We have read carefully.
The Palestinians suffer--therefore burning books written in Hebrew is proposed.
The Palestinians demand, quite rightly, a land and rights--therefore the opening of a museum of Jewish culture in Cairo is blocked.
The Palestinians want and have a right to their own State--therefore, not content to advocate the sabotage of the only successful peace initiative that, if used as a template, would result in the creation of this State, the Holocaust denier Roger Garaudy is invited to express his views on Egyptian television and in other media.
That Mr. Netanyahu, in the name of whatever obscure realpolitik calculation, is satisfied with this logic, that's his business.
To me, this logic seems barely worthy of a vandal in the outskirts of Paris who, when he is questioned after tagging a synagogue or a Jewish community center, responds in the same way: "You have to forgive me... It's not my fault... It's the Israeli-Palestinian conflict that incited me..."
In the mouth of a man of culture--doesn't Mr. Farouk Hosni take pride in opening thousands of libraries in disadvantaged villages in his country during his twenty-year tenure as Moubarak's minister?--this is the exact rehearsal of the notorious discourse of excuse that we attribute to real incendiaries: "They burn?

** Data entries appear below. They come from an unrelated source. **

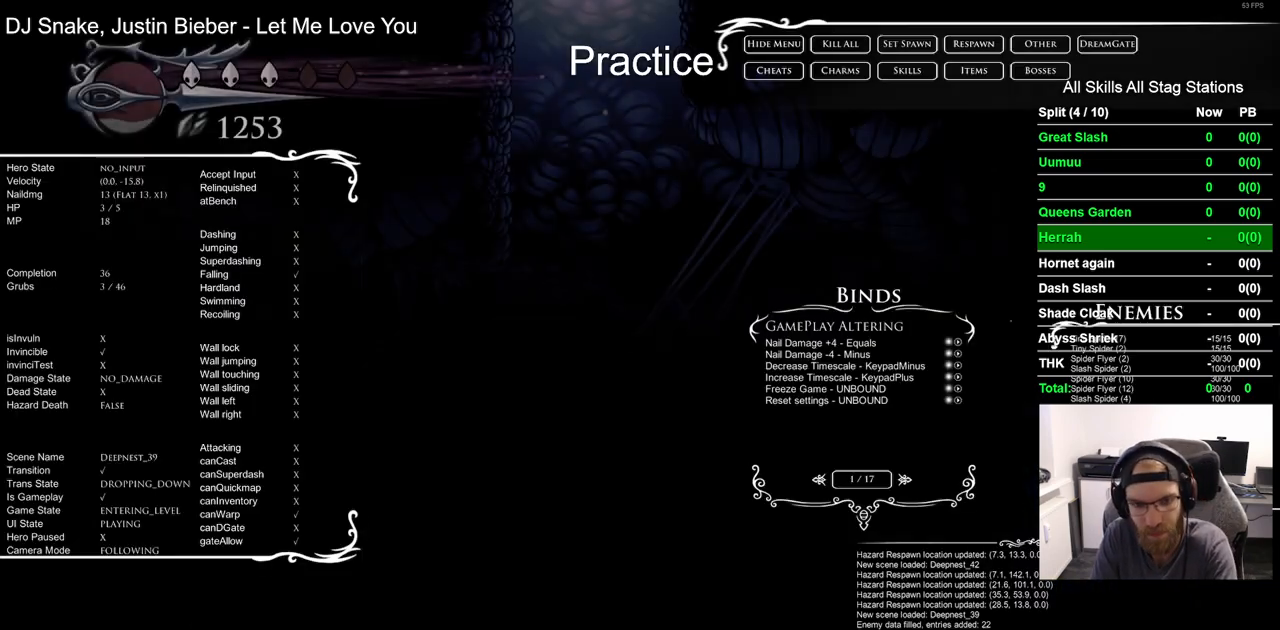
{"buttons": [], "left_stick": "center", "right_stick": "center", "events": []}
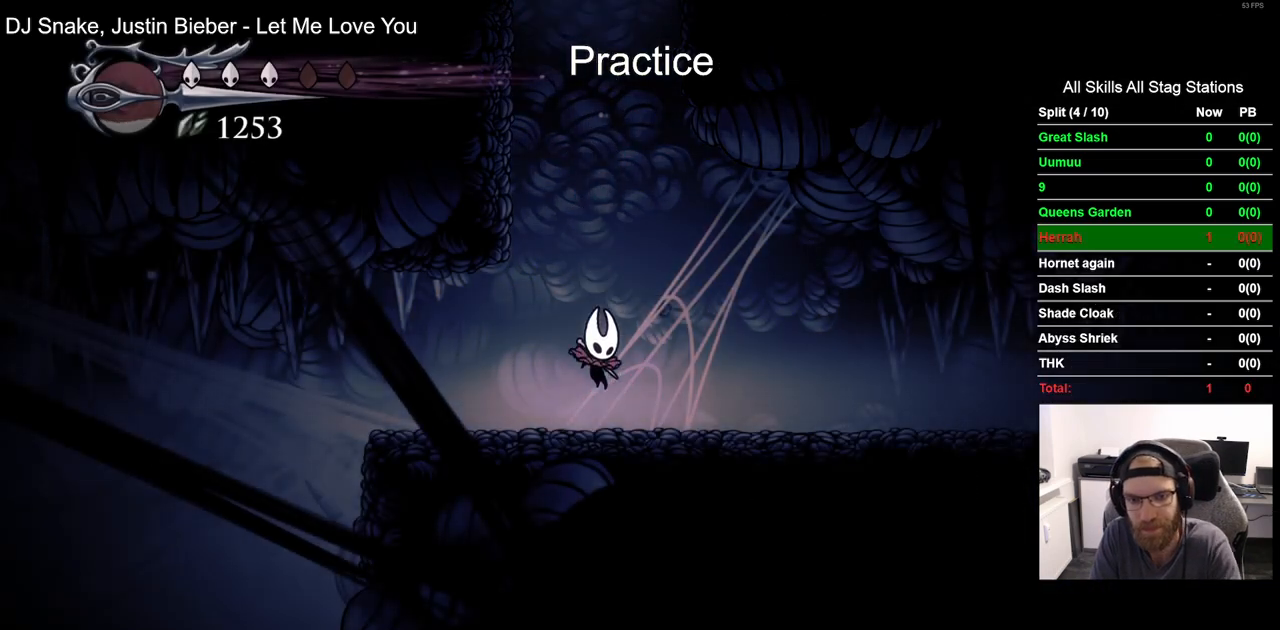
{"buttons": ["DPAD_DOWN", "DPAD_LEFT"], "left_stick": "center", "right_stick": "center", "events": [[267, "DPAD_LEFT", "down"], [433, "DPAD_DOWN", "down"]]}
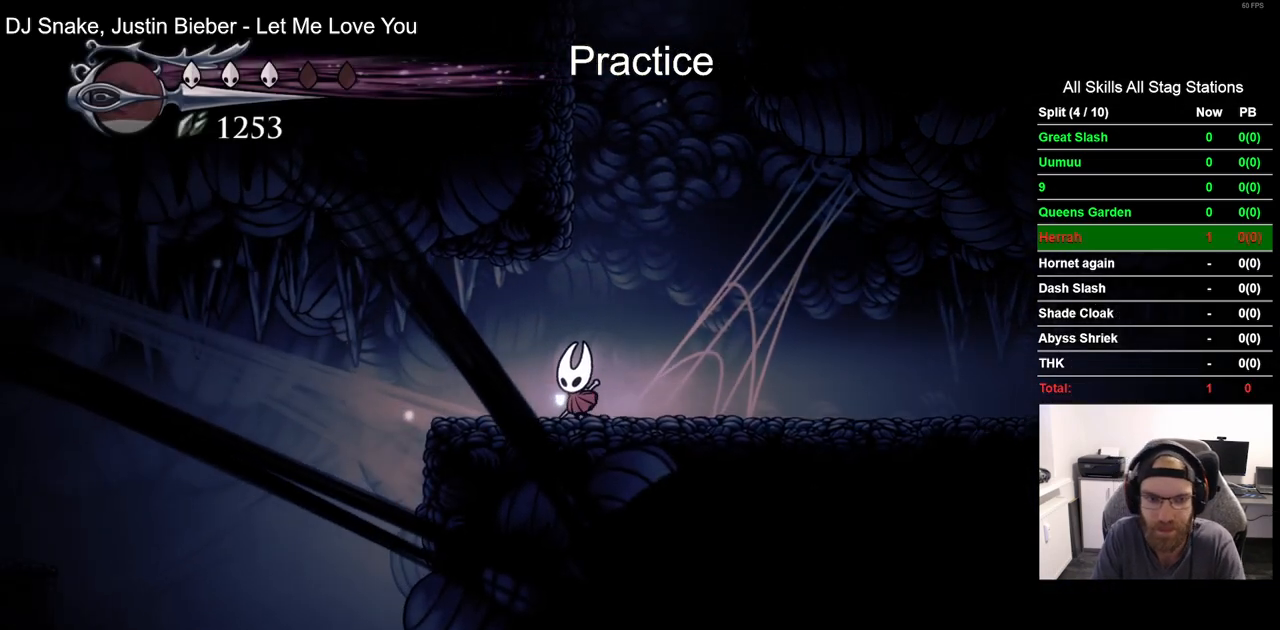
{"buttons": ["DPAD_LEFT"], "left_stick": "center", "right_stick": "center", "events": [[83, "DPAD_DOWN", "up"], [200, "CROSS", "down"], [350, "CROSS", "up"]]}
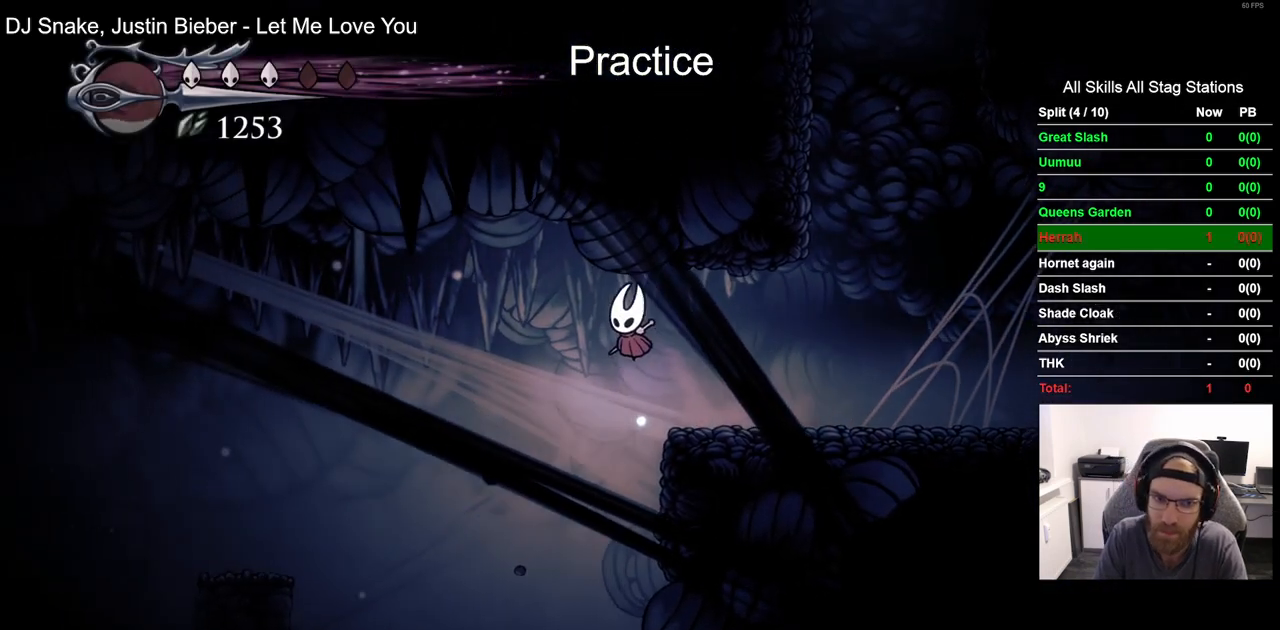
{"buttons": ["DPAD_LEFT"], "left_stick": "center", "right_stick": "center", "events": [[50, "R2", "down"], [250, "R2", "up"]]}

They kill? They throw themselves headlong into the insane logic of terrorism? We shouldn't hold it against them... It was unintentional and unpremeditated... It is Palestine, always and forever Palestine, that went to their heads..."
And finally, this logic seems to me incompatible with the spirit of prudence and wisdom required of a man aspiring to the helm of a body that, even if it hasn't always been a shining example of its core ideals, remains dedicated to the diversity of cultures, to their dialogue, to the development of a spirit of tolerance and peace.
Mr. Farouk Hosni, in apologizing, is tying himself in knots.
Mr. Farouk Hosni discredits himself even more in "standing by" (in his own words) the "profound emotion" that imposes on him, since his debut in public office, his annual flight into rage.
The mediocre rhetoric of Mr. Farouk Hosni is not worthy of the homeland of Naguib Mahfouz--nor, of course, of a world more than ever summoned to banish the specter of the clash of civilizations and cultures.
The Europeans are beginning to understand this: just last week, the German parliament almost unanimously expressed its dissent about the nomination.
Arab intellectuals are beginning to worry about the deleterious effects of this affair: Abdelwahab Al-Effendi just published a thunderous piece in Al-Quds Al-Arabi, "Do Not Elect Farouk Hosni as the Head of UNESCO."
An open call to Barack Obama (slated to arrive in Cairo Thursday morning), to Nicolas Sarkozy (UNESCO headquarters are in Paris), and to others (the eminent dignity of the post should make this controversy a concern for the entire international community): before October, the date of his already claimed victory, we must block Mr. Farouk Hosni.